In this case, the presence of motile zoospores, agar pitting, beta-hemolysis, and better growth at 5% CO2 than under aerobic atmospheric conditions helped distinguish Dermatophilus congolensis from other aerobic actinomycetes, like Nocardia or Streptomyces. Motile zoospores are released from developed sporangia under optimal growth conditions (6). This can be induced in the laboratory by incubation in liquid medium for 3 to 5 days. 16S rRNA gene sequencing showed a 99.4% match (514/517 bp) with Dermatophilus congolensis strain NBRC 105199. The isolate has now been added to our laboratory's local MALDI Biotyper database, allowing rapid identification with a high confidence score using direct plating with formic acid.
There are currently no published clinical breakpoints for Dermatophilus congolensis. Disk susceptibility testing was performed on Mueller-Hinton sheep blood agar, which showed large zones for ampicillin, tetracycline, erythromycin, cefoxitin, trimethoprim-sulfamethoxazole, and vancomycin.
In this case, no antibiotic was given to the patient. The lesions healed spontaneously after a month. Treatment with antimicrobial agents is controversial, as spontaneous recovery is often achieved by keeping the infected area dry. Dermatophilus congolensis infects the stratum corneum of the skin, which is avascular and out of reach of topical and systemic antimicrobials. In reported human cases, intramuscular streptomycin, oral ampicillin, norfloxacin, and topical neomycin have been used with minimal success (7).

Collected data:
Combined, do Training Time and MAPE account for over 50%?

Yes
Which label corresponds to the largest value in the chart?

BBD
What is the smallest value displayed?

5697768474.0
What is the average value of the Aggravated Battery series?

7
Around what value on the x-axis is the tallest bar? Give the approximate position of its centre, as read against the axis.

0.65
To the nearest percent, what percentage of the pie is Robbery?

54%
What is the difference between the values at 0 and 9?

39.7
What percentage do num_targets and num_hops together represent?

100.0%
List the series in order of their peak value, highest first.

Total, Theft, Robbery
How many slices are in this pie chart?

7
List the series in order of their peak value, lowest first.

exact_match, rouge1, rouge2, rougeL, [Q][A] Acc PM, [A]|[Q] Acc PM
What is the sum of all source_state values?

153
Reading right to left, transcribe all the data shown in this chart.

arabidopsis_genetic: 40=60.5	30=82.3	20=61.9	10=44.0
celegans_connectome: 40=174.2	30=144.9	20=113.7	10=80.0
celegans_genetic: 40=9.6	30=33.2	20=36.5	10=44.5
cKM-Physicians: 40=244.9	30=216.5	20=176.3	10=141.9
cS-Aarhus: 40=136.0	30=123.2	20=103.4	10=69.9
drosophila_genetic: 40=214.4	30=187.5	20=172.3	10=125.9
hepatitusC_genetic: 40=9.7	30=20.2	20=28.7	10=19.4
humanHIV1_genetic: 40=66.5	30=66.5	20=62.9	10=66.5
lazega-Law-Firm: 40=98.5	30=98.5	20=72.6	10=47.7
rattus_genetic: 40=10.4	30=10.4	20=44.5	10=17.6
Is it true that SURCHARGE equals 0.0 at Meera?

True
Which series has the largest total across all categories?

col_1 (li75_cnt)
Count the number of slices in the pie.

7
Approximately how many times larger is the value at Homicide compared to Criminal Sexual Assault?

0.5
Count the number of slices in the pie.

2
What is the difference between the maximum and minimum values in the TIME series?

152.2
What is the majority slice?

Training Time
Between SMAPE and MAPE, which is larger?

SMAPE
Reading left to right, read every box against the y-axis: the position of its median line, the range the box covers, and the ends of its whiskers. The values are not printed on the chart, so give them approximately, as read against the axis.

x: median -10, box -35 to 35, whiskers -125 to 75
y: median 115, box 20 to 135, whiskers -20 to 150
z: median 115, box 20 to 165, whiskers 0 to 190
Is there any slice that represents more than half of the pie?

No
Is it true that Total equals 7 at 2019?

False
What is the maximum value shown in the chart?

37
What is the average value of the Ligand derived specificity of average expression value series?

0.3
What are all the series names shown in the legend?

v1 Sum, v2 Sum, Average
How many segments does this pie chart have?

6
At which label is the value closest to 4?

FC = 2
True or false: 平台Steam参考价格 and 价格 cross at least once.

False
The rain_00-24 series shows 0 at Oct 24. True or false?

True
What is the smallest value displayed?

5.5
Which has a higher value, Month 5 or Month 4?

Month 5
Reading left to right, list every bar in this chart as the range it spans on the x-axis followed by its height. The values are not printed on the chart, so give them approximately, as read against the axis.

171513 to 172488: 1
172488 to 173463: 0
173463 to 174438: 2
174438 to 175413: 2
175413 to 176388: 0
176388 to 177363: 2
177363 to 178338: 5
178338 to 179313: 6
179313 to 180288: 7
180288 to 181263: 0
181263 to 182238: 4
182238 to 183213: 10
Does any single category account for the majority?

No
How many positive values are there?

» WHAT THE TASK REQUIRES: According to the Dermatophilus congolensis passage, how long did it take the patient's lesions to heal without antibiotic treatment?

» RESPONSE: The lesions healed spontaneously after a month.